Linda Diebel reports on a case where privacy laws have frustrated parents desperately trying to find their daughter, who disappeared while in Syria:
A federal official was on the phone last October, telling Kathryn Murray something so utterly outrageous regarding her missing daughter, the distraught Toronto mother almost lost it right there.
It’s the kind of logic that makes a heartbroken parent want to tear out her hair.
Murray was nearing the 1,000-day mark in the disappearance of her daughter, Nicole Vienneau, 32, who vanished in Syria. She was last seen at her hotel the morning of March 31, 2007, and then – nothing.
Murray was talking to the privacy official because a few months earlier, in May 2009, someone in foreign affairs told the family they’d have to file an access-to-information request if they wanted to see reports given to the Canadian embassy in Damascus by their own Syrian lawyer, and intended for them.
(Each federal government department has its own information and privacy protection section.)
“Well, we can’t give you anything about Nicole,” Murray says the privacy official informed her in October, five months after they’d filed their requests and jumped through required hoops.

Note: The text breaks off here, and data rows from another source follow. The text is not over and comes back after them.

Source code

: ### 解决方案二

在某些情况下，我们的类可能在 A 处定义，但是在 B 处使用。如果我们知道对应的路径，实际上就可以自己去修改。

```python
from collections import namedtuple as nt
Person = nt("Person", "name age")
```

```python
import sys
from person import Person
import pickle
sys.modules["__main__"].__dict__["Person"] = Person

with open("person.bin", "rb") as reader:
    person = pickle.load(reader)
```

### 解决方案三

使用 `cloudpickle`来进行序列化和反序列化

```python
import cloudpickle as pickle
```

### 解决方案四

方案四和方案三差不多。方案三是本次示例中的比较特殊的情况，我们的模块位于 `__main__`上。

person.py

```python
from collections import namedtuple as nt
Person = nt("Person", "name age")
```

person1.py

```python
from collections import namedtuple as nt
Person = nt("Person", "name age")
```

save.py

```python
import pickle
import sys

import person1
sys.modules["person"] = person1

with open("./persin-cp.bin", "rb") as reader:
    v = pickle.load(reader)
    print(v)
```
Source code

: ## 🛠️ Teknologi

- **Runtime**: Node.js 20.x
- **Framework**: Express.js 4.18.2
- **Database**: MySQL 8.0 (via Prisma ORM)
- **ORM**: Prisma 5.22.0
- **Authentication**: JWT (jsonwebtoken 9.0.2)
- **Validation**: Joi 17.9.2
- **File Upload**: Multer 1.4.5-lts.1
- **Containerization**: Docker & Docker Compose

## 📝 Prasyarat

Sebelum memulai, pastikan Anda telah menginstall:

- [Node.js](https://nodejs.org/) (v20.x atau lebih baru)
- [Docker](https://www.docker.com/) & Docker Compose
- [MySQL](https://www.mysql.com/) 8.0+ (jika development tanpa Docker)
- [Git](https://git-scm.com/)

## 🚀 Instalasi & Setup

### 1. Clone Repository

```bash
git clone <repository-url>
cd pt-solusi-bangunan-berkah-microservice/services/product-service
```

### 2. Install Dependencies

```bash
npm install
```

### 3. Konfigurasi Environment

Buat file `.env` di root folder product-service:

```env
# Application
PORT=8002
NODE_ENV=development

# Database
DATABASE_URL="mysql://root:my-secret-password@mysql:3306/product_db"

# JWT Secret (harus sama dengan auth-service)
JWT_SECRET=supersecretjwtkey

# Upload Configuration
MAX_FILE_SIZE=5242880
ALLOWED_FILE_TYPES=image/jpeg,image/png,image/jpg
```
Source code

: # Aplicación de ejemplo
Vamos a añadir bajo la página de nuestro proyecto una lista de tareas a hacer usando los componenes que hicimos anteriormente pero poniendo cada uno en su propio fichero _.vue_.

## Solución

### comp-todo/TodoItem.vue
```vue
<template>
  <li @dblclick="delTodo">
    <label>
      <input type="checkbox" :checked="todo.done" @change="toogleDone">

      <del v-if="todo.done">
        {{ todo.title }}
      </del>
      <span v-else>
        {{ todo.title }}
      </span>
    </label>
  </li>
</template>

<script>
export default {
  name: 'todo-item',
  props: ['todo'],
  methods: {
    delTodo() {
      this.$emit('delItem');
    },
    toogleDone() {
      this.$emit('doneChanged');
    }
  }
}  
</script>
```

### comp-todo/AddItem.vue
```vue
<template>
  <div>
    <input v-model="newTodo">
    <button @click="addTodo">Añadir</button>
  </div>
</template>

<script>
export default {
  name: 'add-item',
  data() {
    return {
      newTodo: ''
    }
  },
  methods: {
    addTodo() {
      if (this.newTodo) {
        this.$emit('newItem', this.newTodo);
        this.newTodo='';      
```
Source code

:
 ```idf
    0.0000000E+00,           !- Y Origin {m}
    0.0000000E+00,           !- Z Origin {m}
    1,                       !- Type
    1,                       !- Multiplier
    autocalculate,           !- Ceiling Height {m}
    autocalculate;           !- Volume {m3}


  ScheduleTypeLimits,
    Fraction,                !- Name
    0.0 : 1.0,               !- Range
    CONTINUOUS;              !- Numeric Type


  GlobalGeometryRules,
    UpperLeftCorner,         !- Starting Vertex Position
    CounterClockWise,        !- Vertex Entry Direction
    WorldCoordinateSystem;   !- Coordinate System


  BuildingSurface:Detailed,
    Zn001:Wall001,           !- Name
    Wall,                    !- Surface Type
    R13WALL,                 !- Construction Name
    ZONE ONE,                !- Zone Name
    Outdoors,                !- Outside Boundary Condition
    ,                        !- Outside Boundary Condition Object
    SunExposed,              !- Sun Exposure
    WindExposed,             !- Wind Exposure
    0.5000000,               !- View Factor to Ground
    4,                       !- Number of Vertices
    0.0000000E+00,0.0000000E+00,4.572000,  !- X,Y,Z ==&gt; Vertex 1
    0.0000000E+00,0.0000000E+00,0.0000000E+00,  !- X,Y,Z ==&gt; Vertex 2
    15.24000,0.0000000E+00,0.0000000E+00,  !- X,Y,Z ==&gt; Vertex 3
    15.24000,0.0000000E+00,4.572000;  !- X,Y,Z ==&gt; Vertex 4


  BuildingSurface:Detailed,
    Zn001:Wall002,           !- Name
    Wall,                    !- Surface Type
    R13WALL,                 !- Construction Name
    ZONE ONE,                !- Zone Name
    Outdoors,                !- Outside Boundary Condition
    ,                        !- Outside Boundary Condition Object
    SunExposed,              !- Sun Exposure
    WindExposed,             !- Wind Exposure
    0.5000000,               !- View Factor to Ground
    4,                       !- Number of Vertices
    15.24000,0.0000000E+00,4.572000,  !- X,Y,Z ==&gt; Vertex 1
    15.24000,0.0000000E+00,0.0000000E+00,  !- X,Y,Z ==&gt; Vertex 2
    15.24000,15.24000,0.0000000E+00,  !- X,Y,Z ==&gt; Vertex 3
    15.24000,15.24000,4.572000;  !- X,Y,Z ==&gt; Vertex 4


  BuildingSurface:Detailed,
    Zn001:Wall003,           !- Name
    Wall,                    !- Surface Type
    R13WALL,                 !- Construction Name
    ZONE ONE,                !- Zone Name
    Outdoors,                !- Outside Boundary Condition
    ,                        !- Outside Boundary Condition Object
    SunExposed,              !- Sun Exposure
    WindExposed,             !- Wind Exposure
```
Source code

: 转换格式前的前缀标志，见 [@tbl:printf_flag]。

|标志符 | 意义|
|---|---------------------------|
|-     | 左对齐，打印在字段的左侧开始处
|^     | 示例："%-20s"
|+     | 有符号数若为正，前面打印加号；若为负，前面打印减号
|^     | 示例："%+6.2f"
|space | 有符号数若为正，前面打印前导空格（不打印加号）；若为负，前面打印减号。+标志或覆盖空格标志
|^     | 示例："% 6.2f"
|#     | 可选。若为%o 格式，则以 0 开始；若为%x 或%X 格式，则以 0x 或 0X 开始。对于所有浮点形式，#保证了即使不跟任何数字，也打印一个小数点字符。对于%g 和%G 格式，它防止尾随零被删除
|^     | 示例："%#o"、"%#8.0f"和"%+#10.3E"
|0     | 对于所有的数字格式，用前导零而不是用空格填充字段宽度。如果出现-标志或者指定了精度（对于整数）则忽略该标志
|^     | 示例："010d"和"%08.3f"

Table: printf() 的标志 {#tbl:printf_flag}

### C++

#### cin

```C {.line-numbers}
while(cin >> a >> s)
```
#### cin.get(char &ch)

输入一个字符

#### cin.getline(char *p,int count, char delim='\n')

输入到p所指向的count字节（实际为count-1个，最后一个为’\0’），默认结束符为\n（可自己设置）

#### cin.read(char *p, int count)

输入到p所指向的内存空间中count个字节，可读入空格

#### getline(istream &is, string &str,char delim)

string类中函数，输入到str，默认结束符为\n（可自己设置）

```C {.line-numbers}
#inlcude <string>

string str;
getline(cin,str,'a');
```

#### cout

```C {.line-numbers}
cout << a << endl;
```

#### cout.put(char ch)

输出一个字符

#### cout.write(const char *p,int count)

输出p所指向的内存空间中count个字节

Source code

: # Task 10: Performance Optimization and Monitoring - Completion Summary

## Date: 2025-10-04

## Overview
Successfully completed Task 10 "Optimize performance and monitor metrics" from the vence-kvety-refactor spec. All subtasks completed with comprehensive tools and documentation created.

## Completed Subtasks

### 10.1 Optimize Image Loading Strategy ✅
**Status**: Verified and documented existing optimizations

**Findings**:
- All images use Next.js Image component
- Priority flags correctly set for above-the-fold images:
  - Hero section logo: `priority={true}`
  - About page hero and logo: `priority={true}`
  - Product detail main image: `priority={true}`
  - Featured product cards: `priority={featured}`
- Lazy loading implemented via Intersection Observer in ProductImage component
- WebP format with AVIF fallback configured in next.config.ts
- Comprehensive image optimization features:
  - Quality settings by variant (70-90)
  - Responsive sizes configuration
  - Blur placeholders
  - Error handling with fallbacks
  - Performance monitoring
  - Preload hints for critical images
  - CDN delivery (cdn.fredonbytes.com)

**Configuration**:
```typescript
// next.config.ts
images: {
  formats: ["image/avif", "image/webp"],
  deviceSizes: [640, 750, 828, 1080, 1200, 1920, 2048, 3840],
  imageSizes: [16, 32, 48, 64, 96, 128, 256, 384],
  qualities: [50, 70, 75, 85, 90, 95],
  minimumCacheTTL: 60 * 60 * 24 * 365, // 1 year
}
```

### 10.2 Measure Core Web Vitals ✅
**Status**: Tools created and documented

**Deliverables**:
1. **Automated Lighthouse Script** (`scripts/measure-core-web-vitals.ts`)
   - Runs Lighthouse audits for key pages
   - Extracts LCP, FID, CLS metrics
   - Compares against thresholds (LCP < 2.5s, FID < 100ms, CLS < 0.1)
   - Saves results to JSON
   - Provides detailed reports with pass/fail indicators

“We’d need to get Nicole’s permission and I can’t give it to you without her consent.”
Read more in the Toronto Star.
This type of situation highlights the problem families may experience when a family member goes missing or is in the hospital. They can’t get information and the person is in no position to give consent to allow the government agencies or hospitals to give them information. Of course, in some cases, it may be that people have disappeared intentionally and do not want to be found by their families, but in protecting those individuals’ privacy, others have been left struggling to find people who may have been abducted or murdered.